The sensible heat of the solid Fe₂O₃ is 1123.381 MJ/tFe, which is a constant under certain temperature change conditions. Therefore, increased total heat can be defined by the difference of gas sensible heat and reaction heat, as shown in Formula (36).

$$\text{increased total heat}=\text{increased reaction heat}-\text{reduced gas sensible heat}$$

(36)

The relationship between increased total heat with CH₄ concentration, gas pressure, and H₂ concentration is shown in Figure 13. It can be seen that the increased total heat increases with the increase of CH₄ concentration, and has been little influenced by the gas pressure in the range of 1–9 atm. As can be seen from Figure 13b, under the same gas pressure and CH₄ concentration, the increased reaction heat increases with the increase of H₂ concentration.

According to Formula (36), increasing 1 m³ CH₄ can increase the total heat by 2.174–3.703 MJ. The former corresponds to gas mixture H₂% = 0, CO% = 90, CH₄% = 1, N₂% = 9, and gas pressure = 9 atm. The latter corresponds to gas mixture H₂% = 90, CO% = 0, CH₄% = 1, N₂% = 9, and gas pressure = 1 atm.

Figure 14 shows the relationship between the total heat and CH₄ concentration, gas pressure, and H₂ concentration, and its variation trend is the same as that of the increased total heat. Taking the reduction by H₂% = 45, CO% = 45, CH₄% = 0, N₂% = 10 gas mixture as an example, as shown in Figure 14a, the total heat needed is 3649.223 MJ/tFe (gas pressure = 1 atm) and 3636.249 MJ/tFe (gas pressure = 9 atm), and the slight difference is due to the lower reaction heat caused by the increase in pressure.

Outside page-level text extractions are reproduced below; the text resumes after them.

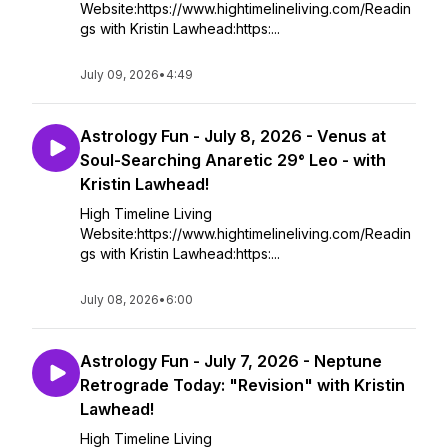
Website:https://www.hightimelineliving.com/Readin
gs with Kristin Lawhead:https:...
July 09, 2026
•
4:49
Astrology Fun - July 8, 2026 - Venus at
Soul-Searching Anaretic 29° Leo - with
Kristin Lawhead!
High Timeline Living
Website:https://www.hightimelineliving.com/Readin
gs with Kristin Lawhead:https:...
July 08, 2026
•
6:00
Astrology Fun - July 7, 2026 - Neptune
Retrograde Today: "Revision" with Kristin
Lawhead!
High Timeline Living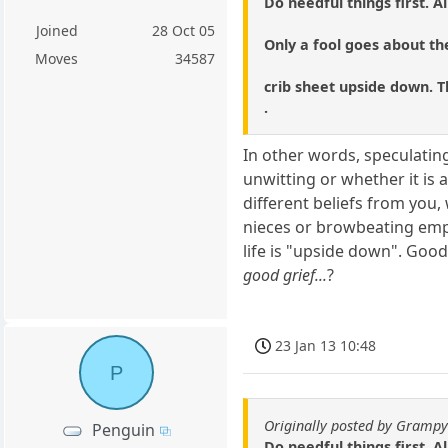
Do needful things first. All
Joined
28 Oct 05
Only a fool goes about the
Moves
34587
crib sheet upside down. T
.
In other words, speculating
unwitting or whether it is 
different beliefs from you
nieces or browbeating emp
life is "upside down". Good
good grief...
?
23 Jan 13 10:48
P
Originally posted by Gramp
Penguin
Do needful things first. All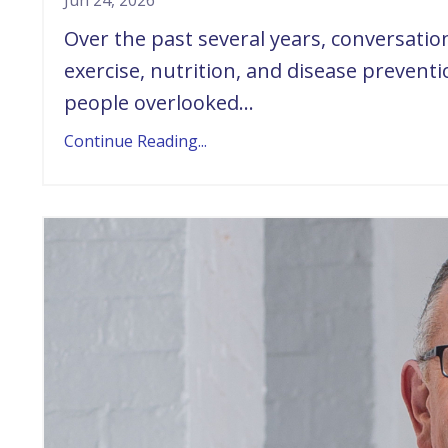
Jun 24, 2026
Over the past several years, conversati
exercise, nutrition, and disease prevent
people overlooked...
Continue Reading...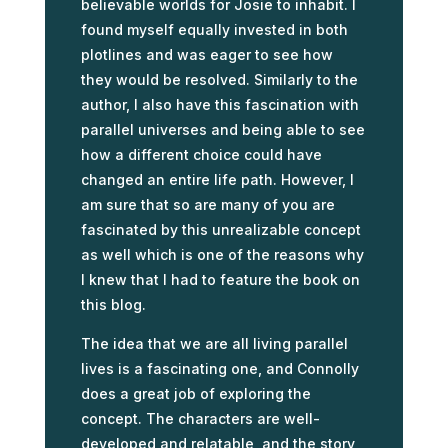
believable worlds for Josie to inhabit. I
found myself equally invested in both
plotlines and was eager to see how
they would be resolved. Similarly to the
author, I also have this fascination with
parallel universes and being able to see
how a different choice could have
changed an entire life path. However, I
am sure that so are many of you are
fascinated by this unrealizable concept
as well which is one of the reasons why
I knew that I had to feature the book on
this blog.
The idea that we are all living parallel
lives is a fascinating one, and Connolly
does a great job of exploring the
concept. The characters are well-
developed and relatable, and the story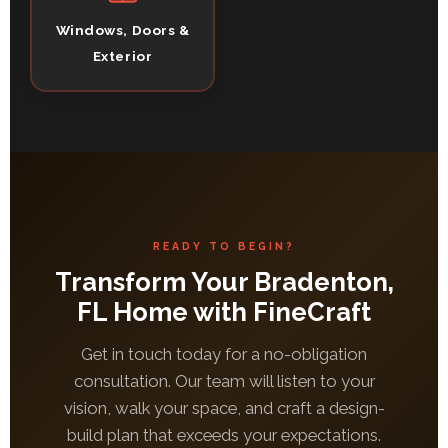
Windows, Doors &
Exterior
READY TO BEGIN?
Transform Your Bradenton,
FL Home with FineCraft
Get in touch today for a no-obligation
consultation. Our team will listen to your
vision, walk your space, and craft a design-
build plan that exceeds your expectations.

When the gas pressure = 4 atm, as shown in Figure 14b, the total heat needed is 3865.76 MJ/tFe for the reduction by H₂% = 0, CO% = 90, CH₄% = 0, N₂% = 10 gas mixture and 3390.828 MJ/tFe for the reduction by H₂% = 90, CO% = 0, CH₄% = 0, N₂% = 10 gas mixture, and the huge difference is due to the exothermic reaction of CO + Fe₂O₃.

The maximum increase rate in total heat caused by the presence of CH₄ is 10.582% (H₂% = 90, CH₄% =10, gas pressure = 1 atm) compared to the reducing gas without CH₄. An appropriate increase in total heat is acceptable since it saves the amount of H₂ + CO and reduces the purity limit of H₂ + CO. However, the addition of CH₄ requires more heat supply for gas reduction and may increase the carbon content.

4. Conclusions

The minimum free energy method was used to calculate the equilibrium state composition of the reduction of iron oxide by gas with H₂% + CO% = 90 and CH₄% + N₂% = 10 at 900 °C under 1–9 atm, and the following conclusions were obtained:

(1)

Increasing CH₄ concentration, increasing H₂ concentration, or reducing gas pressure can improve the utilization rate of total gas, reduce the reduction gas demand, and increase the total heat needed.

(2)

Under the condition of 900 °C and 1–9 atm, increasing 1 m³ CH₄ can reduce the gas demand of 6.08–7.29 m³, the gas sensible heat needed to be 7.338–8.952 MJ, and the increase in the reaction heat needed to be 10.959–11.189 MJ.

(3)

Compared with 3390.828–3865.760 MJ of the total heat of per ton Fe for the reduction by H₂ + CO, increasing 1 m³ CH₄ can increase the total heat by 2.174–3.703 MJ, and increase ratio is 0.065–0.096%.